若$ E|X|^{s}<\infty $, 则对任意的$ \varepsilon>0 $,

(1.1) $ \begin{equation} \sum\limits_{n = 1}^\infty n^{\beta}P\bigg(\bigg|\sum\limits_{i = 1}^{\infty}a_{ni}X_{ni}\bigg|>\varepsilon\bigg)<\infty. \end{equation} $

$ \big({\rm ii}\big) $当$ 1+\alpha+\beta = 0 $时, 若$ E\big(|X|{\rm log}\big(1+|X|\big)\big)<\infty $, 则(1.1)式成立.

Wang等^[12]把上述结果从行间NA随机变量推广到了AANA随机变量, 而且增加考虑了$ 1+\alpha+\beta<0 $的情况, 获得如下结果.

定理1.2  设$ \beta\geq -1 $, $ \left\{X_{ni}; i\geq 1, n\geq 1\right\} $为行间AANA随机变量阵列, 且被随机变量$ X $随机控制.假设常数阵列$ \left\{a_{ni}; i\geq 1, n\geq 1\right\} $满足如下条件:

(1.2) $ \begin{equation} \sup\limits_{i\geq1}\big|a_{ni}\big| = O\big(n^{-r}\big), \; r>0, \end{equation} $

(1.3) $ \begin{equation} \sum\limits_{i = 1}^{\infty}\big|a_{ni}\big|^{\theta} = O\big(n^{\alpha}\big), \;\mbox{其中}\ 0<\theta<2, \; \theta+\frac{\alpha}{r}<2. \end{equation} $

$ \big({\rm i}\big) $假设当$ 1<\theta<2 $时, $ \sum\limits_{n = 1}^{\infty}\mu^{2}(n)<\infty $.若$ 1+\alpha+\beta<0 $, $ E|X|^{\theta}<\infty $, 则对任意的$ \varepsilon>0 $,

(1.4) $ \begin{equation} \sum\limits_{n = 1}^\infty n^{\beta}P\bigg(\max\limits_{1\leq j\leq n}\bigg|\sum\limits_{i = 1}^{j}a_{ni}X_{ni}\bigg|>\varepsilon\bigg)<\infty, \end{equation} $

且(1.1)式也成立.

$ \big({\rm ii}\big) $若$ 1+\alpha+\beta = 0 $, 且

(1.5) $ \begin{equation} E|X|^{\theta}{\rm log}|X|<\infty, \end{equation} $

进一步假设$ EX_{ni} = 0 $, 当$ 1\leq\theta<2 $时, $ \sum\limits_{n = 1}^{\infty}\mu^{2}(n)<\infty $, 则(1.1)式和(1.4)式成立.

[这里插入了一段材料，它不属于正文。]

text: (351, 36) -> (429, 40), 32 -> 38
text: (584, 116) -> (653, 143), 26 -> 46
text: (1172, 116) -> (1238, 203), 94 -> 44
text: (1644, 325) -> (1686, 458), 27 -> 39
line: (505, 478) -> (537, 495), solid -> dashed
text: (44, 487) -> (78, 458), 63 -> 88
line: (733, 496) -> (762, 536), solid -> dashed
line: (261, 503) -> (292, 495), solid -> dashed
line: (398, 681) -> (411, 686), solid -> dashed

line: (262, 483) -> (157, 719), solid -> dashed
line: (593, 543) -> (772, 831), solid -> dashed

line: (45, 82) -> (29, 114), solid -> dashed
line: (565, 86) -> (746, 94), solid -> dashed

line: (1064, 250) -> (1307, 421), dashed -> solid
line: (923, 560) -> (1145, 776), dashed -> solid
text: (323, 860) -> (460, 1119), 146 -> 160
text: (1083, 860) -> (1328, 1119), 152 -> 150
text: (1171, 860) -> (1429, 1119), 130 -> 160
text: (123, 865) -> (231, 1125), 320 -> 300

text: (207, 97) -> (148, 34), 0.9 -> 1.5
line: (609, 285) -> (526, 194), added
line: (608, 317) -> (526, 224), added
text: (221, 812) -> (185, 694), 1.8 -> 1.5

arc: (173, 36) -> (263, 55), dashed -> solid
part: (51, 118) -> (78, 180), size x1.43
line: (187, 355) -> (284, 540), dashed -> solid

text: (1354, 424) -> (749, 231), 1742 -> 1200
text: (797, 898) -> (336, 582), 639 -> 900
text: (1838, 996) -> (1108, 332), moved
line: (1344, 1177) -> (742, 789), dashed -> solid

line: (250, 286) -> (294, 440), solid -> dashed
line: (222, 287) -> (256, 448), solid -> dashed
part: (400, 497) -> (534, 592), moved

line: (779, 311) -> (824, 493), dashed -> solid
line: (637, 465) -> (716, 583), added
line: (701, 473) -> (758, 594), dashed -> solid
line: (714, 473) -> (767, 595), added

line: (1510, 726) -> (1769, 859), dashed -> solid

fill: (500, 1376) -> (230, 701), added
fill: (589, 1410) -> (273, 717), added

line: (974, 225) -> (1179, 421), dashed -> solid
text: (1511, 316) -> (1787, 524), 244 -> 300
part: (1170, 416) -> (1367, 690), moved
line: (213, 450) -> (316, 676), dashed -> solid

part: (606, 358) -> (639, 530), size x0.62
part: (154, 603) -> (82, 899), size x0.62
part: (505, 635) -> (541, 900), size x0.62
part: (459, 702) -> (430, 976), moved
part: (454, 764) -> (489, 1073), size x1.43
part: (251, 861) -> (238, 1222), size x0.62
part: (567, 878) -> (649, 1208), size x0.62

$ \big({\rm iii}\big) $若$ 1+\alpha+\beta>0 $, 设$ \beta>-1 $, 且当$ s = \theta+(1+\alpha+\beta)/r $时, $ E|X|^{s}<\infty $.进一步假设$ EX_{ni} = 0 $, $ \sum\limits_{n = 1}^{\infty}\mu^{1/(p-1)}(n)<\infty $, $ p\in \big(3\cdot2^{k-1}, 4\cdot2^{k-1}\big] $, 并且

(1.6) $ \begin{equation} p>\max\left\{2, s, \frac{2\big(1+\beta\big)}{r\big(2-\theta\big)-\alpha}\right\}, \end{equation} $

其中$ s\geq1 $, 正整数$ k\geq1 $, 则(1.1)式和(1.4)式成立.

该文在Baek等^[1]和Wang等^[12]研究结果的基础之上, 将进一步研究不同分布条件下行间AANA随机变量加权和的完全矩收敛.所得结果推广和改进了Baek等^[1]和Wang等^[12]的结论.

定义1.3  称随机变量序列$ \left\{Z_{n}; n\geq 1\right\} $完全矩收敛, 若对$ a_{n}>0, b_{n}>0, q>0 $,

$ \sum\limits_{n = 1}^{\infty}a_{n}E\big(b_{n}^{-1}\big|Z_{n}\big|-\varepsilon\big)_{+}^{q}<\infty, \;\varepsilon>0. $

完全矩收敛的概念是由Chow^[3]首先提出的.

定义1.4  称随机变量序列$ \left\{X_{n}; n\geq 1\right\} $被随机变量$ X $随机控制, 若存在正常数$ C $, 使得对所有的$ n\geq 1 $, $ x\geq 0 $, 有$ P\big(\big|X_{n}\big|\geq x\big)\leq CP\big(|X|\geq x\big). $

引理2.1^[17]  设$ \left\{X_{n}; n\geq 1\right\} $是混合系数为$ \left\{\mu (n); n\geq 1\right\} $的AANA随机变量序列, 设$ \left\{f_{n}; n\geq 1\right\} $是单调不增（或单调不减）的函数序列, 则$ \left\{f_{n}\big(X_{n}\big); n\geq 1\right\} $仍是混合系数为$ \left\{\mu (n); n\geq 1\right\} $的AANA随机变量序列.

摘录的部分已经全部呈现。